Set down, word for word, the part of the Trinity Church history below that opens with the words "History of Trinity" and closes with "island of Manhattan.".

TEXT SHOWN:
##############################

History of Trinity Church Wall Street
Trinity Church Wall Street is an active Episcopal Parish that has been an integral part of New York City’s history for more than 300 years.
In 1696, a small group of Anglicans (members of the Church of England) petitioned the Royal Governor Benjamin Fletcher of New York, then a mercantile colony, for a charter granting the church legal status. Fletcher granted the charter in 1697 and the first Trinity Church was erected at the head of Wall Street facing the Hudson River. Although Anglican services had been held in the colony’s fort chapel, the building was the first Anglican Church on the island of Manhattan.
To ensure the church's success, the governor granted Trinity a six-year lease on a tract of land north of Trinity known as the King's Farm. In 1705, Queen Anne made this land grant permanent by giving 215 acres, which Trinity has used over the years to support the mission and ministry of Trinity and Anglican Church.
By 1750, the population of New York City had more than doubled. Services in Trinity Church were packed, and the church decided to construct its first chapel-of-ease for its increasingly far-flung communicants. St. George’s Chapel opened on the corner of Beekman and Cliff Streets on the eastern side of the island in 1752. In 1766, with New York’s population nearing 20,000, Trinity built St. Paul’s Chapel just up Broadway at the corner of Vesey Street. Today, St. Paul’s is the only colonial-era church remaining in Manhattan, and the oldest public building in continuous use in the borough. It celebrates its 250th anniversary in October 2016.
The first Trinity Church building was destroyed in the Great Fire of 1776 during the Revolutionary War. St. Paul’s Chapel was saved by a bucket brigade that ran from the Hudson River up to the chapel’s roof. After the war Trinity, and all Anglican churches in the former colonies, legally separated from the Church of England and became the Episcopal Church, though both remain part of the worldwide Anglican Communion.

##############################

DATA EXCERPT:
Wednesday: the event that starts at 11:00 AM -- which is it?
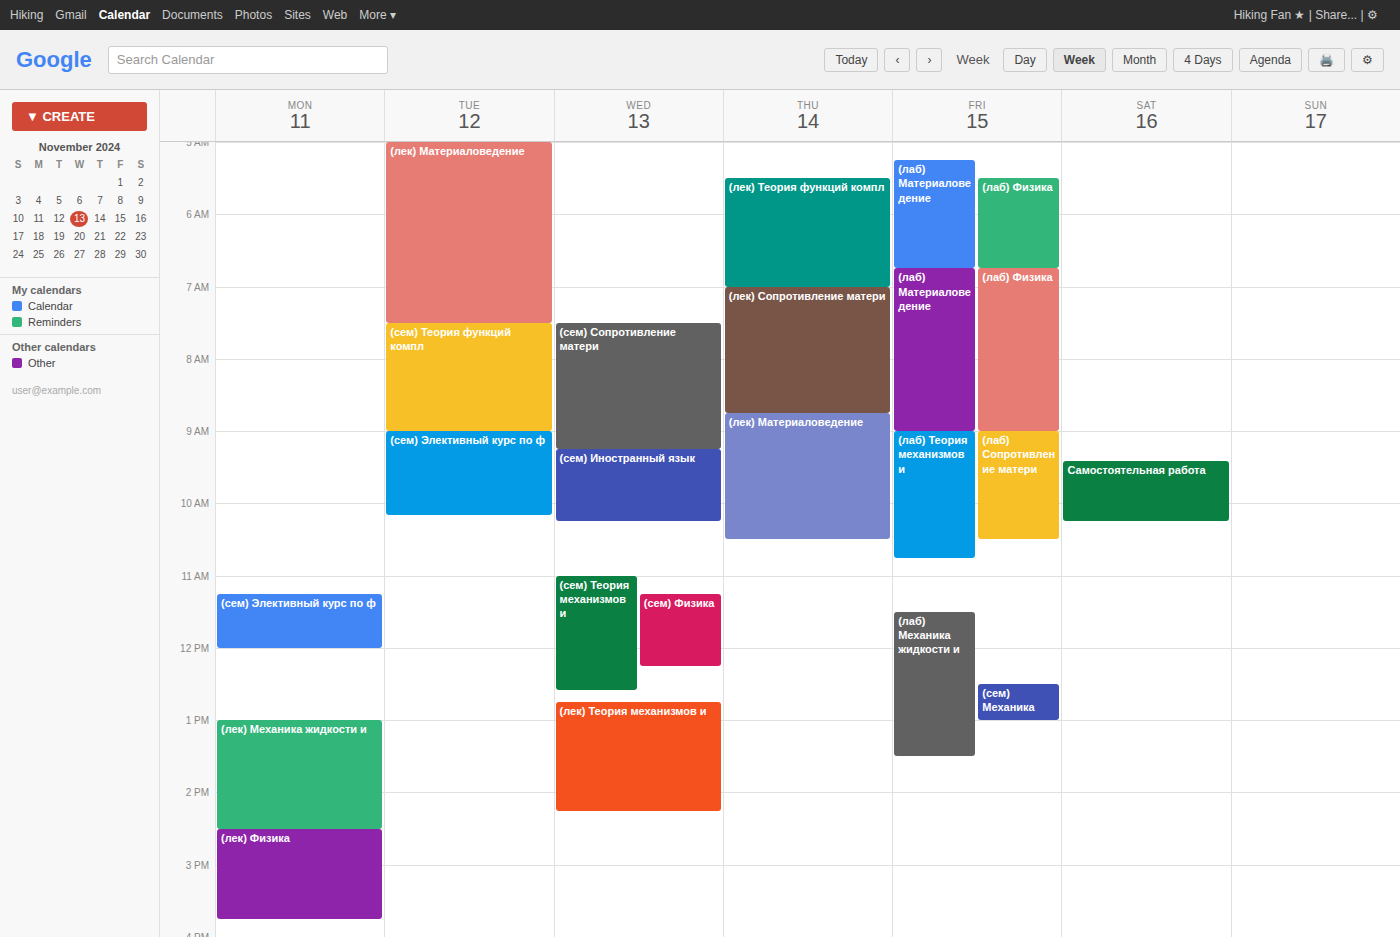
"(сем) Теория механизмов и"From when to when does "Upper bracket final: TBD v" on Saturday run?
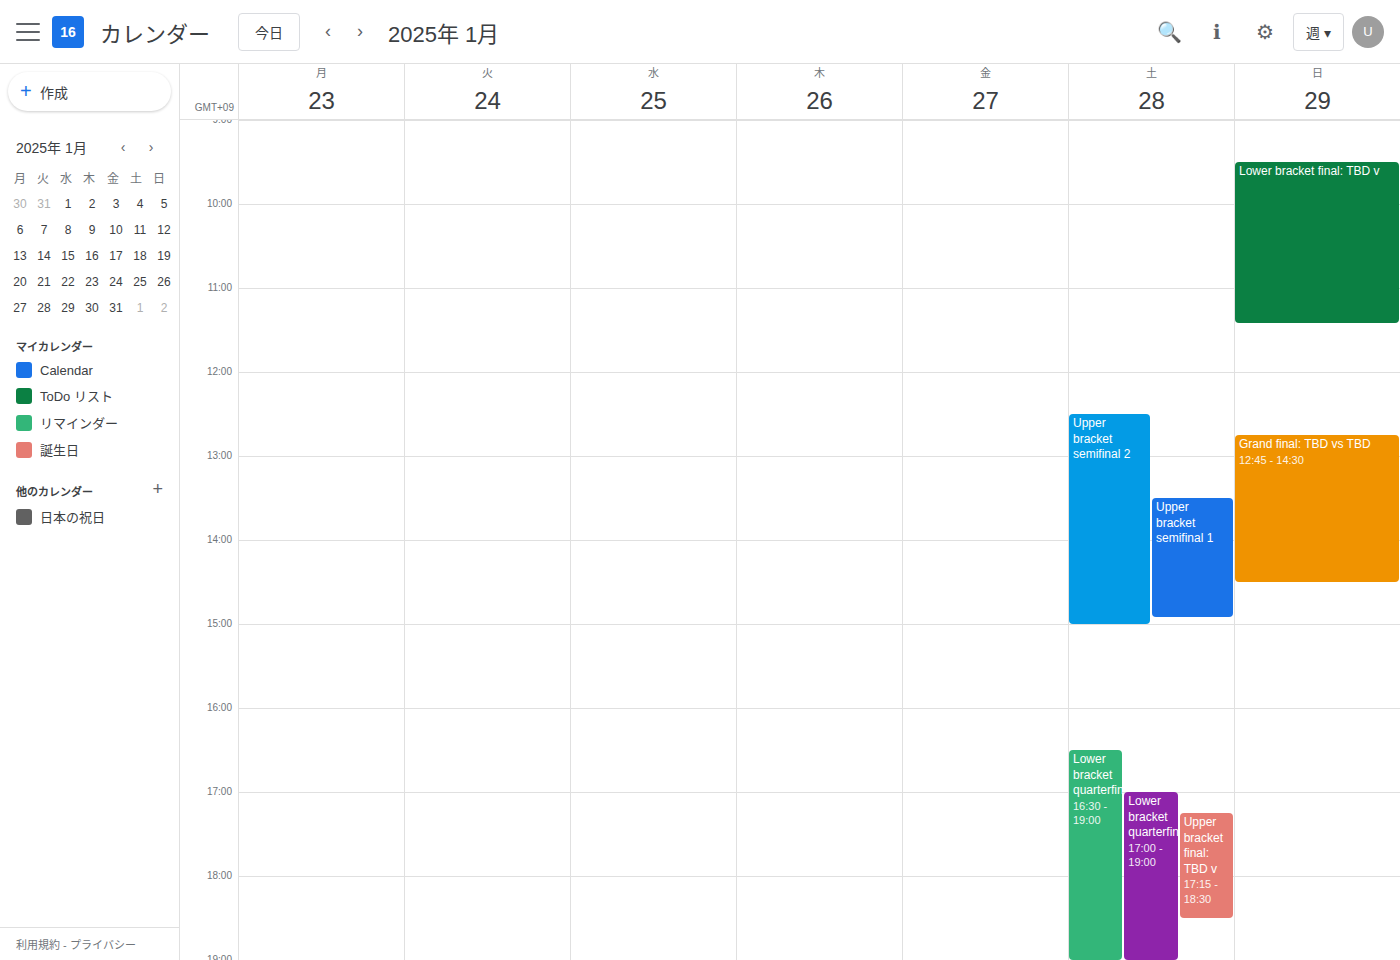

##############################

EXERCISE ANSWER:
History of Trinity Church Wall Street
Trinity Church Wall Street is an active Episcopal Parish that has been an integral part of New York City’s history for more than 300 years.
In 1696, a small group of Anglicans (members of the Church of England) petitioned the Royal Governor Benjamin Fletcher of New York, then a mercantile colony, for a charter granting the church legal status. Fletcher granted the charter in 1697 and the first Trinity Church was erected at the head of Wall Street facing the Hudson River. Although Anglican services had been held in the colony’s fort chapel, the building was the first Anglican Church on the island of Manhattan.